*Problem details*: "elbow" appears in how many lines of the entries? State only the number.

*Data listing*:
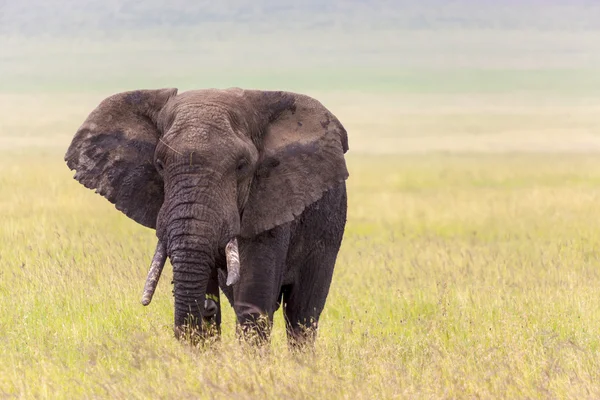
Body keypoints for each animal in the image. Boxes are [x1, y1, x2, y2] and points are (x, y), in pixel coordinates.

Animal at [64, 88, 346, 346]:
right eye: (160, 165)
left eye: (242, 166)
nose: (207, 306)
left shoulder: (272, 201)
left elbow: (253, 304)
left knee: (302, 315)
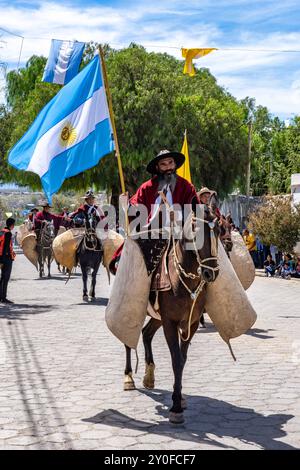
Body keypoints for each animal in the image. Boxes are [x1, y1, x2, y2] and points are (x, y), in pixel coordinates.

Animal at [123, 206, 219, 422]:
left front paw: (180, 398)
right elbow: (176, 359)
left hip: (157, 317)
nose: (211, 273)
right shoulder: (170, 322)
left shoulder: (190, 323)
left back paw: (149, 377)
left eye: (219, 231)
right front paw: (175, 407)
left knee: (146, 333)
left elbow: (182, 360)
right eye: (196, 232)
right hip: (133, 310)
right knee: (128, 339)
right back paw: (128, 377)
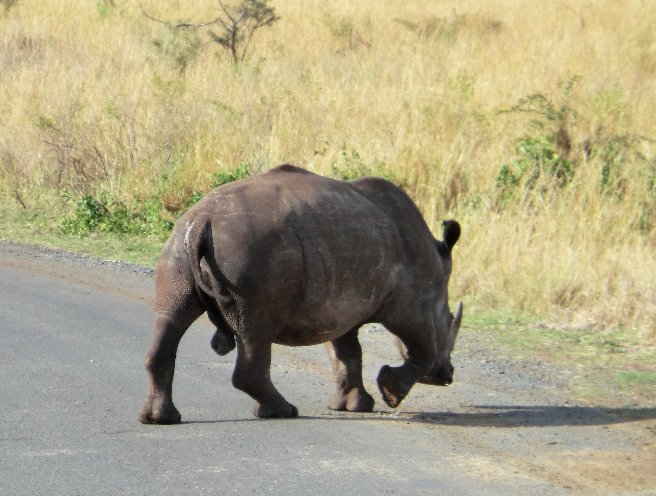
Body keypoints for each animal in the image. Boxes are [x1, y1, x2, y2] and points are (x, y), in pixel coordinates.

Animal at [138, 164, 462, 422]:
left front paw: (353, 406)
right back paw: (282, 411)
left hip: (179, 247)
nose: (447, 376)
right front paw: (390, 392)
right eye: (449, 320)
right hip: (252, 252)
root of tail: (203, 221)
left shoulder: (339, 306)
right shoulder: (412, 301)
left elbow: (346, 352)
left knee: (173, 315)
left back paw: (160, 419)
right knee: (256, 329)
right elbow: (421, 347)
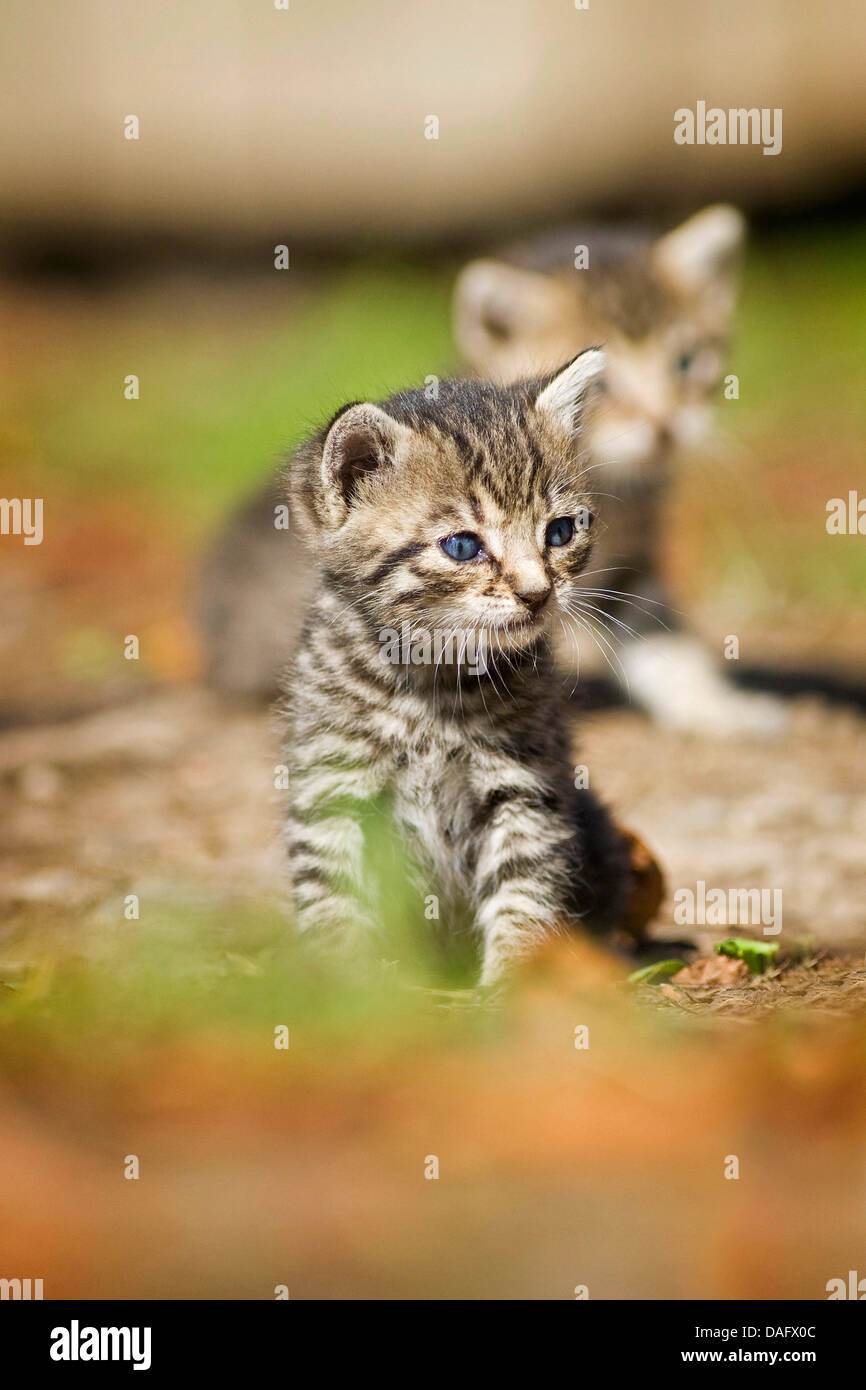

*Written response*: 5